Jastrzebie Zdrój (Poland) (AFP)
A spike in reported coronavirus cases in Poland’s coal mines has put the country on edge but residents worried about jobs are playing down the health crisis.
The issue is particularly sensitive ahead of a hard-fought presidential election on June 28 in Poland, where miners are still a powerful voting bloc.
Dominik Kolorz, head of the Solidarity trade union for the Silesian coal basin, told AFP he was concerned the increase in virus cases could serve as a pretext for the definitive closure of some mines.
“We hope the government will go on to restore the mining sector,” Kolorz told AFP, speaking in Katowice in southern Poland, the regional capital of Silesia.
Miners and their families accounted for a high proportion of recent cases of coronavirus diagnosed in Poland, prompting the government to suspend work at 12 mines until the end of June.
All of them belong to the JSW mining group and the PGG conglomerate — Europe’s two biggest coal companies — and employ thousands of people.
Poland depends on coal for 80 percent of its power needs but the closures are not expected to affect energy production as it has ample stockpiles.
Its reliance on the dirty fossil fuel is a thorny issue within the European Union, with Warsaw refusing to implement the bloc’s target of going carbon neutral by 2050.
It has demanded more time to switch to green energy — perhaps up to 2070 according to some sources.
– Virus ‘attacking the mines’ –
At JSW’s Knurow-Szczyglowice mine, workers arriving for their shifts just before the suspension could be seen undergoing temperature checks and using hand sanitiser.

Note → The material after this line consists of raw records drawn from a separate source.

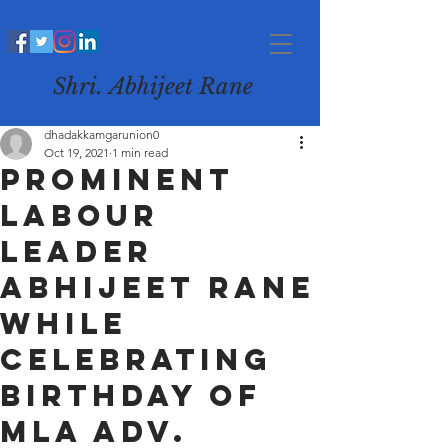
Shri. Abhijeet Rane
dhadakkamgarunion0
Oct 19, 2021
1 min read
Prominent
Labour
Leader
Abhijeet Rane
while
celebrating
Birthday of
MLA Adv.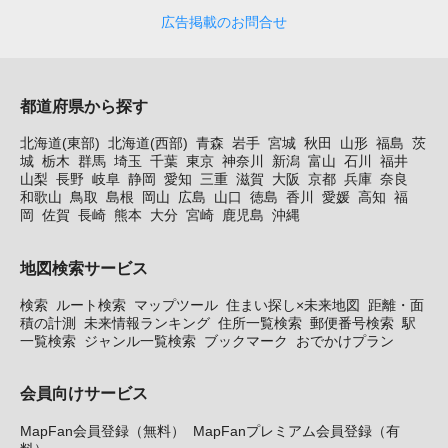
広告掲載のお問合せ
都道府県から探す
北海道(東部)
北海道(西部)
青森
岩手
宮城
秋田
山形
福島
茨
城
栃木
群馬
埼玉
千葉
東京
神奈川
新潟
富山
石川
福井
山梨
長野
岐阜
静岡
愛知
三重
滋賀
大阪
京都
兵庫
奈良
和歌山
鳥取
島根
岡山
広島
山口
徳島
香川
愛媛
高知
福
岡
佐賀
長崎
熊本
大分
宮崎
鹿児島
沖縄
地図検索サービス
検索
ルート検索
マップツール
住まい探し×未来地図
距離・面
積の計測
未来情報ランキング
住所一覧検索
郵便番号検索
駅
一覧検索
ジャンル一覧検索
ブックマーク
おでかけプラン
会員向けサービス
MapFan会員登録（無料）
MapFanプレミアム会員登録（有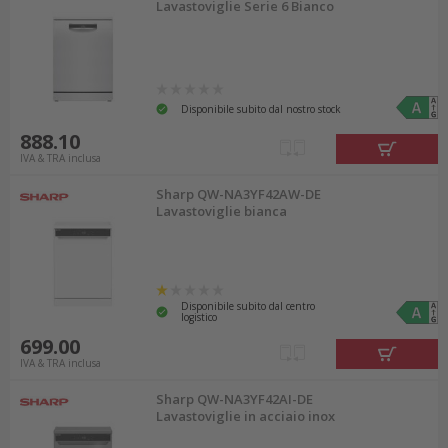
Lavastoviglie Serie 6 Bianco
Disponibile subito dal nostro stock
888.10
IVA & TRA inclusa
Sharp QW-NA3YF42AW-DE
Lavastoviglie bianca
Disponibile subito dal centro
logistico
699.00
IVA & TRA inclusa
Sharp QW-NA3YF42AI-DE
Lavastoviglie in acciaio inox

A large orange emergency tent stood nearby and signs instructed employees to wear masks at all times in a region that has become the epicentre of the coronavirus crisis in Poland.
The virus is “attacking in the mines” where cramped working conditions mean it can spread quickly, Prime Minister Mateusz Morawiecki said on Tuesday.
But Slawomir Starzynski, a spokesman for the JSW mining group, emphasised that the cases detected at his company have mostly been mild or asymptomatic.
“Of the 3,000-some employees from our mines who tested positive for coronavirus, only three or four had to be hospitalised,” he said.
Poland introduced anti-virus lockdown measures relatively early in March, which could account for its lower death toll from the disease than those of some western European countries.
It recorded 28,577 confirmed coronavirus cases, including 1,222 deaths as of Friday.
The government began easing restrictions last month, reopening restaurants, upping the public gathering limit to 150 people and scrapping the face mask requirement for those abiding by social distancing rules.
Campaigning ahead of the rescheduled presidential election is also in full swing.
The ballot was originally scheduled for May 10 but was postponed at the last minute because of the pandemic.
But Health Minister Lukasz Szumowski has warned that the sharp rise in cases could mean restrictions being re-introduced nationwide to stop the spread.
But in Silesia, the prevailing concern among miners was the future of their jobs.
As he arrived for his shift at the Knurow mine, Krzysztof, 40, said: “I don’t know what to think.
“The mine is working fine. I don’t know why they’re closing it.”